- _Challenge_:
How many lines of the material contain the string "right", with case counting? Reply with the number alone.

- _Rows from a dataset_:
************

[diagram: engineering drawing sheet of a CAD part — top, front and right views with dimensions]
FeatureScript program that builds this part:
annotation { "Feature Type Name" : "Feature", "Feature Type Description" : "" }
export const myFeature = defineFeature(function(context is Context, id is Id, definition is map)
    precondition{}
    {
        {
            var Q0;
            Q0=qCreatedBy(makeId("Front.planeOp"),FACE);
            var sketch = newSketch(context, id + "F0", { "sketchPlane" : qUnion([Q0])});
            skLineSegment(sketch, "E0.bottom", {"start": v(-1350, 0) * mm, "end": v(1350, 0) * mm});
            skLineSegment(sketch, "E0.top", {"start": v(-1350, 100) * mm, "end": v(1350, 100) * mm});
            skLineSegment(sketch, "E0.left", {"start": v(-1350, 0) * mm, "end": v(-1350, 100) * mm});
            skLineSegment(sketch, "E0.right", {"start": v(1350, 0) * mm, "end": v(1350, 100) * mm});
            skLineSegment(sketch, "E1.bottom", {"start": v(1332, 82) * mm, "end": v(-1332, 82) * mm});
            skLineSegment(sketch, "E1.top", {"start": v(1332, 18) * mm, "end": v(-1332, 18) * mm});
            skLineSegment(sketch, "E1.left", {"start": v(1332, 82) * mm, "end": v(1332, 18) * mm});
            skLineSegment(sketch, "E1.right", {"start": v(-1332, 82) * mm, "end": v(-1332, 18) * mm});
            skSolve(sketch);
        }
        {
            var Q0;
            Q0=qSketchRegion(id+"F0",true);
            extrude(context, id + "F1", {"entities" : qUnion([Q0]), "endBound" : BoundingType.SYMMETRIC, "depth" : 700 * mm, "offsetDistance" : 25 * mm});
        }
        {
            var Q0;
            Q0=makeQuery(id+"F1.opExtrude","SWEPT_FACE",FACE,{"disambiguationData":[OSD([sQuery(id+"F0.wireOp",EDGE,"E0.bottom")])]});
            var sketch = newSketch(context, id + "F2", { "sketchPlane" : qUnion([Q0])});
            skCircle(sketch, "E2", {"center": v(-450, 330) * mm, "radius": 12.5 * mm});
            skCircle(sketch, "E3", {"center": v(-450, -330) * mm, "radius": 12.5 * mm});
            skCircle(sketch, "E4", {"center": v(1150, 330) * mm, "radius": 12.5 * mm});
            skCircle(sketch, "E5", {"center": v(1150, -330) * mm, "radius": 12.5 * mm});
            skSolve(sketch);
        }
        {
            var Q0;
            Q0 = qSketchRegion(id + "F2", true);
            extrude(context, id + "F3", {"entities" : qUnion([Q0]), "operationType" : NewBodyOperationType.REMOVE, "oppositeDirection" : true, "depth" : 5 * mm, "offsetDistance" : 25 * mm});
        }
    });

************

- _Correct answer_:
3